Content starts

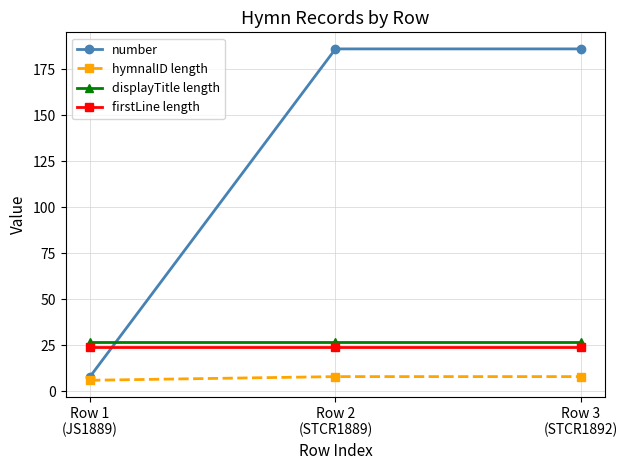

Reading left to right, list all the values displayed in this chart.

number: Row 1
(JS1889)=8	Row 2
(STCR1889)=186	Row 3
(STCR1892)=186
hymnalID length: Row 1
(JS1889)=6	Row 2
(STCR1889)=8	Row 3
(STCR1892)=8
displayTitle length: Row 1
(JS1889)=27	Row 2
(STCR1889)=27	Row 3
(STCR1892)=27
firstLine length: Row 1
(JS1889)=24	Row 2
(STCR1889)=24	Row 3
(STCR1892)=24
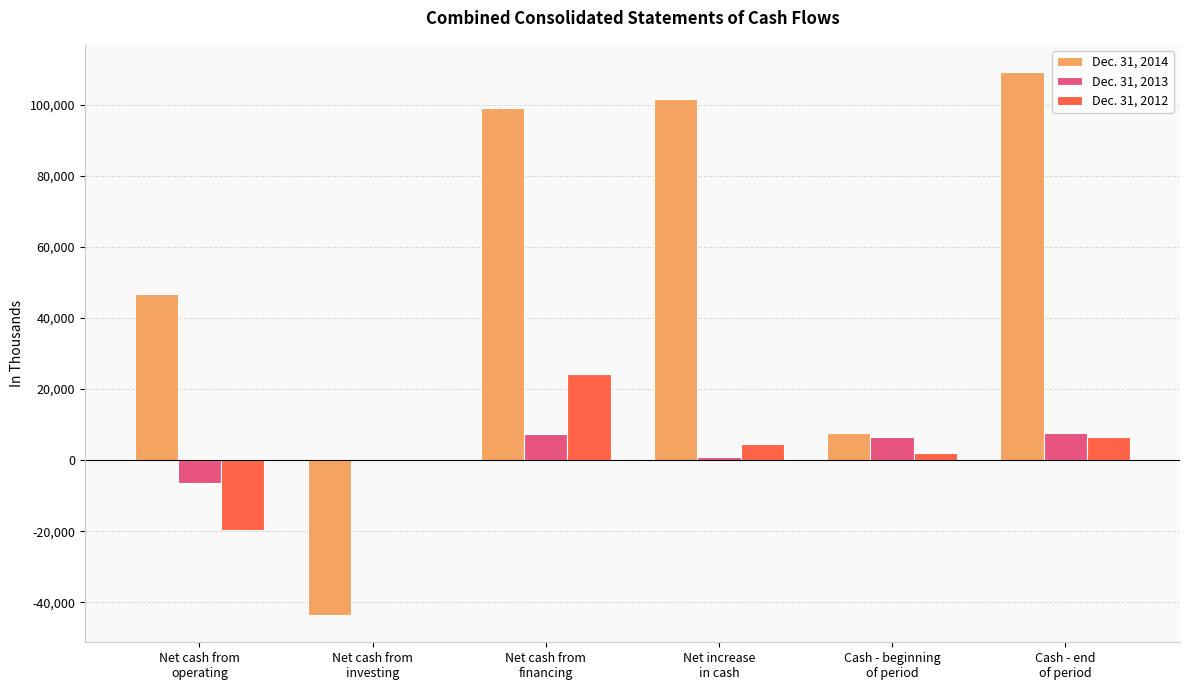

Which series has the largest total across all categories?

Dec. 31, 2014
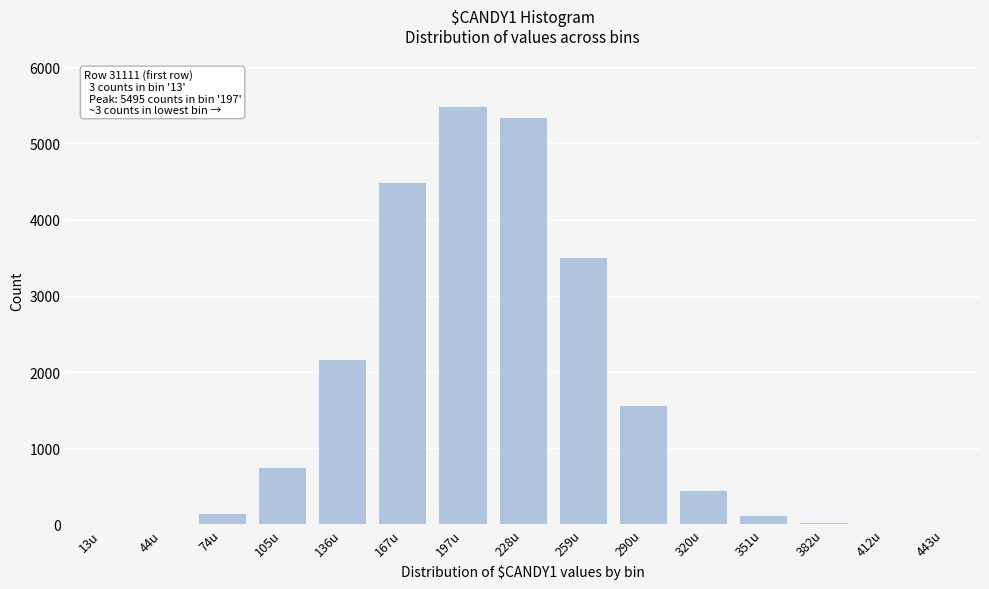

What is the sum of all values?

24115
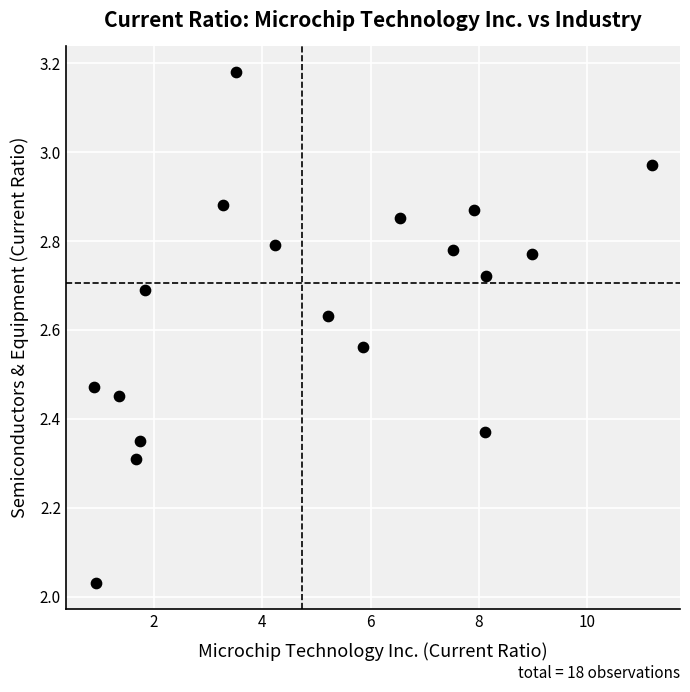

What is the range of X values (max minus min)?

10.3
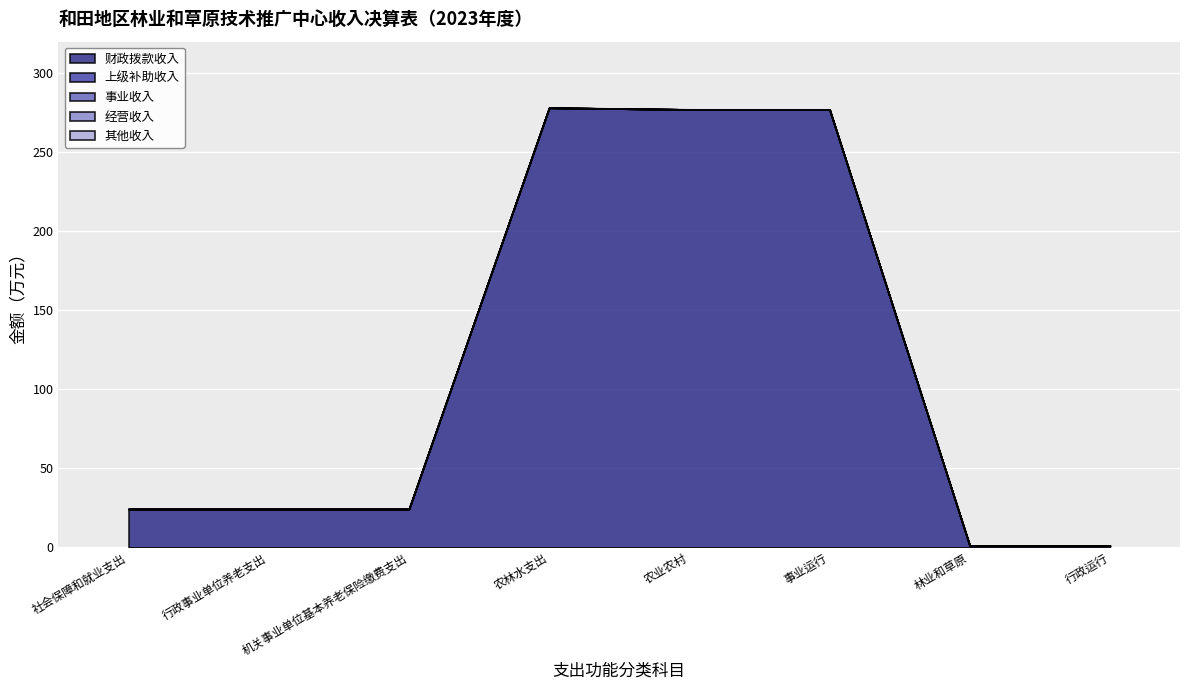

Reading left to right, transcribe all the data shown in this chart.

财政拨款收入: 24.2	24.2	24.2	277.7	276.7	276.7	1.1	1.1
上级补助收入: 0.0	0.0	0.0	0.0	0.0	0.0	0.0	0.0
事业收入: 0.0	0.0	0.0	0.0	0.0	0.0	0.0	0.0
经营收入: 0.0	0.0	0.0	0.0	0.0	0.0	0.0	0.0
其他收入: 0.0	0.0	0.0	0.1	0.1	0.1	0.0	0.0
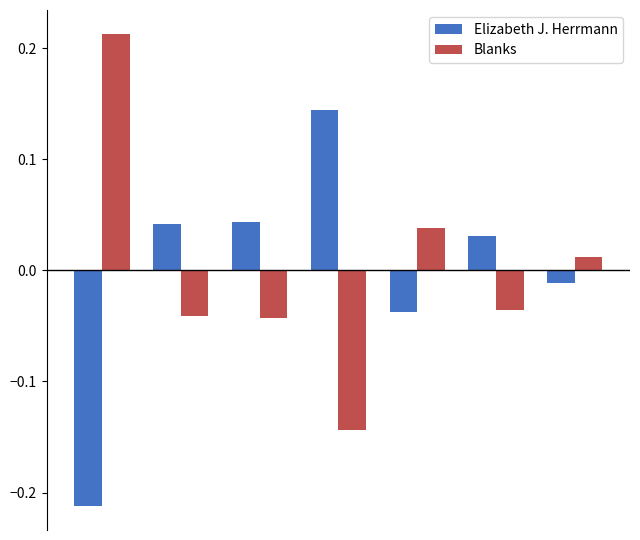

What is the difference between the maximum and minimum values in the Elizabeth J. Herrmann series?

0.4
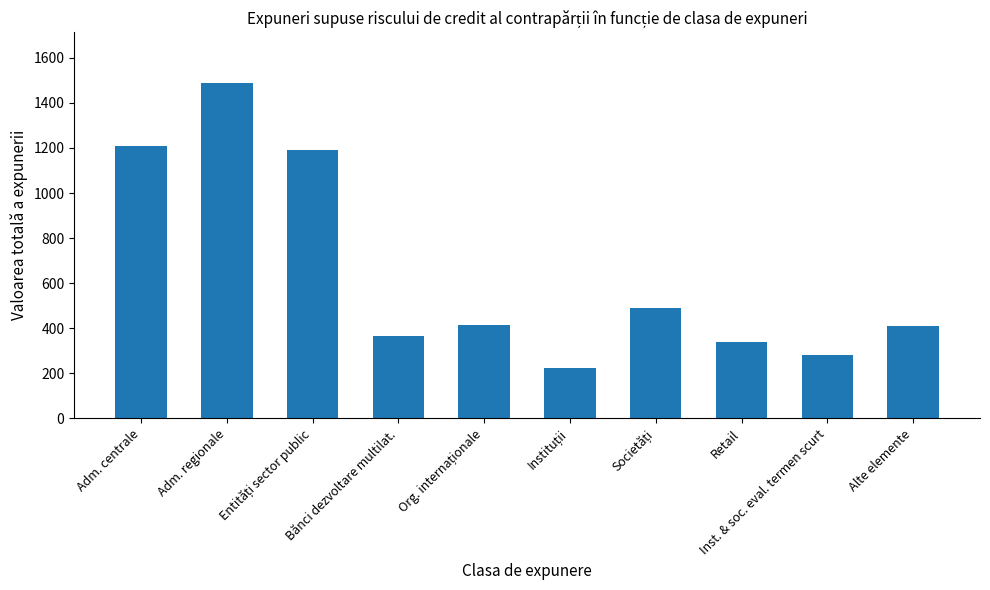

Read the value at Retail, to the nearest 10.

340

Content ends

### JOB
Reproduce all of the data above verbatim, leaving out the pictures.

### COMPLETED EXERCISE
Reading left to right, list all the values displayed in this chart.

number: Row 1
(JS1889)=8	Row 2
(STCR1889)=186	Row 3
(STCR1892)=186
hymnalID length: Row 1
(JS1889)=6	Row 2
(STCR1889)=8	Row 3
(STCR1892)=8
displayTitle length: Row 1
(JS1889)=27	Row 2
(STCR1889)=27	Row 3
(STCR1892)=27
firstLine length: Row 1
(JS1889)=24	Row 2
(STCR1889)=24	Row 3
(STCR1892)=24

Which series has the largest total across all categories?

Dec. 31, 2014

What is the sum of all values?

24115

What is the range of X values (max minus min)?

10.3

Reading left to right, transcribe all the data shown in this chart.

财政拨款收入: 24.2	24.2	24.2	277.7	276.7	276.7	1.1	1.1
上级补助收入: 0.0	0.0	0.0	0.0	0.0	0.0	0.0	0.0
事业收入: 0.0	0.0	0.0	0.0	0.0	0.0	0.0	0.0
经营收入: 0.0	0.0	0.0	0.0	0.0	0.0	0.0	0.0
其他收入: 0.0	0.0	0.0	0.1	0.1	0.1	0.0	0.0

What is the difference between the maximum and minimum values in the Elizabeth J. Herrmann series?

0.4

Read the value at Retail, to the nearest 10.

340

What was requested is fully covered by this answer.